The company’s wireless and fiber testing solutions are entering a multi-year growth cycle fueled by the structural transition to 5G networks. Management expects robust growth from secular demand trends including 5G wireless deployment, fiber network expansion, and emerging 3D sensing applications. This diversification across multiple growth vectors reduces reliance on any single market segment.
Viavi’s optical coating business, serving anti-counterfeiting, 3D sensing, electronics, automotive, and defense applications, provides additional revenue stability. The company expects the 5G transition to create new growth avenues across multiple industries, with the transition itself supporting greater scalability, security, and universal mobility across telecom networks.
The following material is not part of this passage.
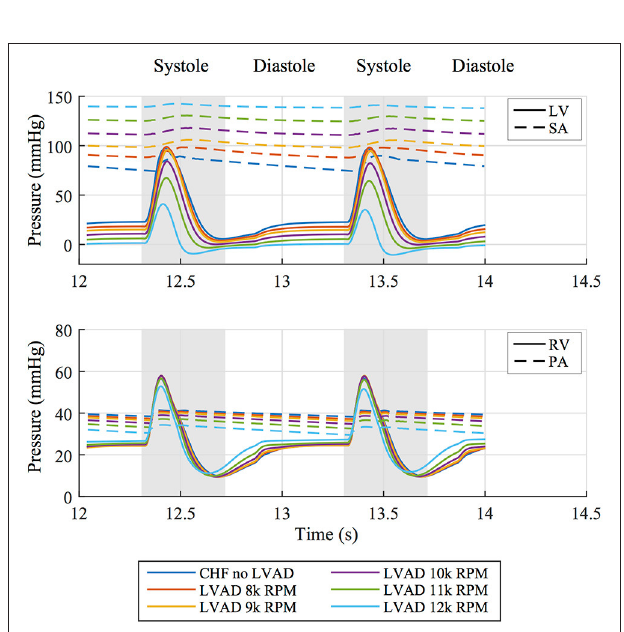
FIGURE 5 | (Top) Pressure tracings of the LV and systemic arterial compliance (SA) over two cardiac cycles for all simulated cases. (Bottom) Pressure tracings of the RV and pulmonary arterial compliance (PA) over two cardiac cycles for all simulated cases.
Viavi carries a Zacks Rank #2 (Buy) and operates in the top 13% of its industry (Zacks Industry Rank #32). Earnings estimates have increased 28.8% for the current year and 26.7% for the next since December 2024. The stock has appreciated 71.2% over the past 18 months with a VGM Score of B and broker average rating of 1.55.
The Case Against Legacy Operators
AT&T’s struggles illustrate why selecting the right telecom stocks matters. The company faces steady erosion in legacy wireline services as voice-over-internet protocol providers and cable operators with triple-play offerings intensify competition. Wireline revenues continue declining, high-speed internet revenues are contracting due to legacy DSL deterioration, and margin pressures from competitive discounting threaten profitability.
As of late 2025, AT&T reported $20.27 billion in cash against $128.09 billion in long-term debt, with a current ratio of 1.01 indicating potential near-term liquidity stress. The company’s financial flexibility remains constrained, limiting its capacity to invest aggressively in next-generation infrastructure while maintaining shareholder returns.
Investment Thesis: Why These Telecom Stocks Matter
The three telecom stocks recommended above—Ericsson, CommScope, and Viavi—offer fundamentally different risk-reward profiles than legacy operators. Each operates within the top 50% of its industry per Zacks rankings, a positioning associated with superior long-term performance. Historical data shows that top-tier ranked industries outperform bottom-tier industries by more than a factor of two to one.
These three companies benefit from multi-year capital investment cycles as global carriers upgrade infrastructure to support 5G, fiber densification, and cloud convergence. Revenue growth, margin expansion, and cash generation should accelerate as the transition progresses. For investors seeking exposure to telecom sector tailwinds, these infrastructure leaders represent substantially better opportunities than traditional telecom operators trapped in legacy service decline.